Abstract

Abstract The pathogenesis of injury to the developing brain encompasses low oxygen tension and decreased perfusion, often termed hypoxia-ischemia. Factors playing key roles in this setting include (1) inherent vulnerability of immature cells to conditions such as oxidative stress, cytokines, and excitotoxicity; (2) imperfect autoregulation of cerebral blood flow in the face of fluctuations in systemic perfusion pressure, especially in prematurity; (3) presence of blood products in direct contact with developing brain regions, such as the germinal matrix and cerebellum; (4) frequent co-occurrence of other serious illnesses, such as lung disease in the premature infant, or congenital heart disease in the term infant; and (5) significant antenatal conditions, for example, maternal pre-eclampsia with chronic placental hypoperfusion, or acute chorioamnionitis precipitating preterm delivery. The totality of neuropathology experienced by an infant is a summation over time of all of the above circumstances, which may be singular, intermittent, or continuous, or, most likely, a combination thereof. This article will attempt to shed light on the spectrum of injury seen in the perinatal brain and will comprise lesions encountered in the stillborn, the premature, and the term infant through the presentation of 4 illustrative case studies.

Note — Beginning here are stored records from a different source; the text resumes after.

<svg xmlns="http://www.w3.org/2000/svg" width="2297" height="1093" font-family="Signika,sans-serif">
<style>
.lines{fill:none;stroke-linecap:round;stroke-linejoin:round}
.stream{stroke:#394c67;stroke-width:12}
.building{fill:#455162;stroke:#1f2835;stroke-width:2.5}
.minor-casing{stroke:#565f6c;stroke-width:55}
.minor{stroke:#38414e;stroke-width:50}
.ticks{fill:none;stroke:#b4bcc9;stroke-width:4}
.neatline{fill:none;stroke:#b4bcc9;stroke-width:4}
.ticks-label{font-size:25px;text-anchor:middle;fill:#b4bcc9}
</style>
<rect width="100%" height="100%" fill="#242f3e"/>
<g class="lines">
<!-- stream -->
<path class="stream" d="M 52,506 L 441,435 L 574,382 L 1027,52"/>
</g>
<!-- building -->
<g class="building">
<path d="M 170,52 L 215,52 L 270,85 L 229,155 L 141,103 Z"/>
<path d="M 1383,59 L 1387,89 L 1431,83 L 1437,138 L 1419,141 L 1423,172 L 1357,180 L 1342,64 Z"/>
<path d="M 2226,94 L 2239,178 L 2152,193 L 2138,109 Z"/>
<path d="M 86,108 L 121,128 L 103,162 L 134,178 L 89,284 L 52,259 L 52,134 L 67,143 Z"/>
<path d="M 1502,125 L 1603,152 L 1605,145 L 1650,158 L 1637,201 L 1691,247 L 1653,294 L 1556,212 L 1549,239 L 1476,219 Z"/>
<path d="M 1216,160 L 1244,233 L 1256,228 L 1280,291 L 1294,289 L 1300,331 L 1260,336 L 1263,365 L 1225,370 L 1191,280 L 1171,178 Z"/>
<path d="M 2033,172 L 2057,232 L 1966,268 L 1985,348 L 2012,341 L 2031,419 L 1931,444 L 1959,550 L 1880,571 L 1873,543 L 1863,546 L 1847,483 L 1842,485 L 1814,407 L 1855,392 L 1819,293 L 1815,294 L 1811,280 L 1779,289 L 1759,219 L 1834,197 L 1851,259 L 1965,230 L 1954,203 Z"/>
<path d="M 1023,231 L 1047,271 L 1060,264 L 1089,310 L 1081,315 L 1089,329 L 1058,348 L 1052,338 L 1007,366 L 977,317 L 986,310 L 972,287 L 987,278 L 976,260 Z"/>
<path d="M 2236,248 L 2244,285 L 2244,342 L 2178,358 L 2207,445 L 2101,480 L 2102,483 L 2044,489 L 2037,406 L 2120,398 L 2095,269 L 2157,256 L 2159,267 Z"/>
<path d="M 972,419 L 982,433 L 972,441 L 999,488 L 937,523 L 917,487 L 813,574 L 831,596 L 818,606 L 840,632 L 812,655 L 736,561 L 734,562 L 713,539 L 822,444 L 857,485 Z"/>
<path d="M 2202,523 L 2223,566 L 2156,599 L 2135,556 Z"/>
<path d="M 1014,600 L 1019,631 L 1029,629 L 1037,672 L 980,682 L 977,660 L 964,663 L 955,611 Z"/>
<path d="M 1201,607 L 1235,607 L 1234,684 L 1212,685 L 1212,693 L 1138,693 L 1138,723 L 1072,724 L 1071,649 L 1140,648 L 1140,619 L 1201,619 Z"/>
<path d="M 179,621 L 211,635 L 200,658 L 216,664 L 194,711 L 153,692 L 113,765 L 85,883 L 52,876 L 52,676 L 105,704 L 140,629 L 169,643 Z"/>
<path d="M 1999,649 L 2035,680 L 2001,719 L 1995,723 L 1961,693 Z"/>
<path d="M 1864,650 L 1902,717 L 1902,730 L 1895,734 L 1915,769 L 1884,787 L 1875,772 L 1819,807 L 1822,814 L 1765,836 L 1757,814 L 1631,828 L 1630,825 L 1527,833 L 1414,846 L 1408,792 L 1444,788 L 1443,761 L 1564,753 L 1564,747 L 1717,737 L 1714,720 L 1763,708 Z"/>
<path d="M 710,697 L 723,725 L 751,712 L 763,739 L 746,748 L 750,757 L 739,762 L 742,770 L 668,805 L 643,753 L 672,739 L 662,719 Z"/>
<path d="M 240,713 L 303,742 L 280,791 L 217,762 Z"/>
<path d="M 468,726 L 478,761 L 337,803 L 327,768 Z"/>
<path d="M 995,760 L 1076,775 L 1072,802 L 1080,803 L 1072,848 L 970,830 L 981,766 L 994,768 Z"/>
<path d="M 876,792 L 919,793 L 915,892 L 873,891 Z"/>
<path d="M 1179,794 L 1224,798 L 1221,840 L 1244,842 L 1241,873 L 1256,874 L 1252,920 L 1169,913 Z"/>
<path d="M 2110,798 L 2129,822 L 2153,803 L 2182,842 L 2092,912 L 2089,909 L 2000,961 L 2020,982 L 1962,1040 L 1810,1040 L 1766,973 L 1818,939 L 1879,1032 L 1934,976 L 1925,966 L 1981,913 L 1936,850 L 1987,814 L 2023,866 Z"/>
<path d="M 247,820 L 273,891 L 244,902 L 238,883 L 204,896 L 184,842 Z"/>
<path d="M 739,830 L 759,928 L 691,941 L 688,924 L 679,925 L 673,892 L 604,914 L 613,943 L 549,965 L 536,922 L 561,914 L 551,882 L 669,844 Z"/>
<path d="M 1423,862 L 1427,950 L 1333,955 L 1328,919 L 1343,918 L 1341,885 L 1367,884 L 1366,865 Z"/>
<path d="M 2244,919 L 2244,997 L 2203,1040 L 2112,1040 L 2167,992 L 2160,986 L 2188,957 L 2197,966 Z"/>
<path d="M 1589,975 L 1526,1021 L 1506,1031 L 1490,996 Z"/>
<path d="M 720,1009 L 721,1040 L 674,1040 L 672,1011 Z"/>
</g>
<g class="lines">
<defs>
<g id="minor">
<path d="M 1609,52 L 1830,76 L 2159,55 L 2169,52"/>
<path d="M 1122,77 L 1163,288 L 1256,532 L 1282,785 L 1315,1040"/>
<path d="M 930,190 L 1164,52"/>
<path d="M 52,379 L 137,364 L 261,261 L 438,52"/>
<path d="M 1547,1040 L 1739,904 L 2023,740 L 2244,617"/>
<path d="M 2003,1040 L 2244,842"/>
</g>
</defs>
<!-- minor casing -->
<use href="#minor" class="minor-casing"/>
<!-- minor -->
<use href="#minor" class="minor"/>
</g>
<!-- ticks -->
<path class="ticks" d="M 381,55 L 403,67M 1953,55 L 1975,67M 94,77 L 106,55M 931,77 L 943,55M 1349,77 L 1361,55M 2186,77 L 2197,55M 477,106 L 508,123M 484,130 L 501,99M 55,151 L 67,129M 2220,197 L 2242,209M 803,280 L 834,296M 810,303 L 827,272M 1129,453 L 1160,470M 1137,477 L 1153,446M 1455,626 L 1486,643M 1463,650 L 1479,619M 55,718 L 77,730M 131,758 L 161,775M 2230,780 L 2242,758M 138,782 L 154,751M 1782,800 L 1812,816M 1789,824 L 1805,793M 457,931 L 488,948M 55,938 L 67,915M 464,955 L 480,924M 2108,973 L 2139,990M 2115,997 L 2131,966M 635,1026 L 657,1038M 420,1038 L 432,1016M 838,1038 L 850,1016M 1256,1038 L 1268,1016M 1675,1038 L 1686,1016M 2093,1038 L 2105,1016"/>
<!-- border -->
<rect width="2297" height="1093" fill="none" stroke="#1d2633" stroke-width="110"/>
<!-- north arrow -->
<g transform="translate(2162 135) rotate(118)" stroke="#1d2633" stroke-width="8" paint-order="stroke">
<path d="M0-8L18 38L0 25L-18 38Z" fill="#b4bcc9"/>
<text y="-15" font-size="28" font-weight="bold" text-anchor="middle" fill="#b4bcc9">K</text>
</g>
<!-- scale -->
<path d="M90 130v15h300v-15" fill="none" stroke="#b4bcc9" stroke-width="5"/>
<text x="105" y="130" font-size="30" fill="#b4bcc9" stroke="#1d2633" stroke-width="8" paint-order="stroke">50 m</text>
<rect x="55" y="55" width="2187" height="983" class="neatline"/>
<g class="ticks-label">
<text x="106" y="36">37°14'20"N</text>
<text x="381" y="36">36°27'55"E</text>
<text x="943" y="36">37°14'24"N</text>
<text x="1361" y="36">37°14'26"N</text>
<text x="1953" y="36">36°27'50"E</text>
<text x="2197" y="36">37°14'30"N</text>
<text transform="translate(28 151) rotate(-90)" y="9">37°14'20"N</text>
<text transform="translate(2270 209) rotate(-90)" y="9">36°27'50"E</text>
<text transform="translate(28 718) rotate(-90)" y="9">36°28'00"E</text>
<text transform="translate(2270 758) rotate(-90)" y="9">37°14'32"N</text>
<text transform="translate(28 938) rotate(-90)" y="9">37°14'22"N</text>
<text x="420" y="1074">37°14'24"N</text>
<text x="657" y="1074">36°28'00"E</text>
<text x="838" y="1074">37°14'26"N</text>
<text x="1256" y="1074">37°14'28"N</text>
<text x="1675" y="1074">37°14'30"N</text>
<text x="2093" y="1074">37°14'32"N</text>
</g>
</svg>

These include a term stillbirth with diffuse white matter gliosis and selective neuronal vulnerability (pontosubicular necrosis); a 3-week-old premature infant with periventricular leukomalacia and thalamic/basal ganglionic injury; a premature infant with germinal matrix hemorrhage, complicated by periventricular hemorrhagic infarction; and a term infant with congenital heart disease requiring extracorporeal membrane oxygenation therapy, and global hypoxic-ischemic encephalopathy.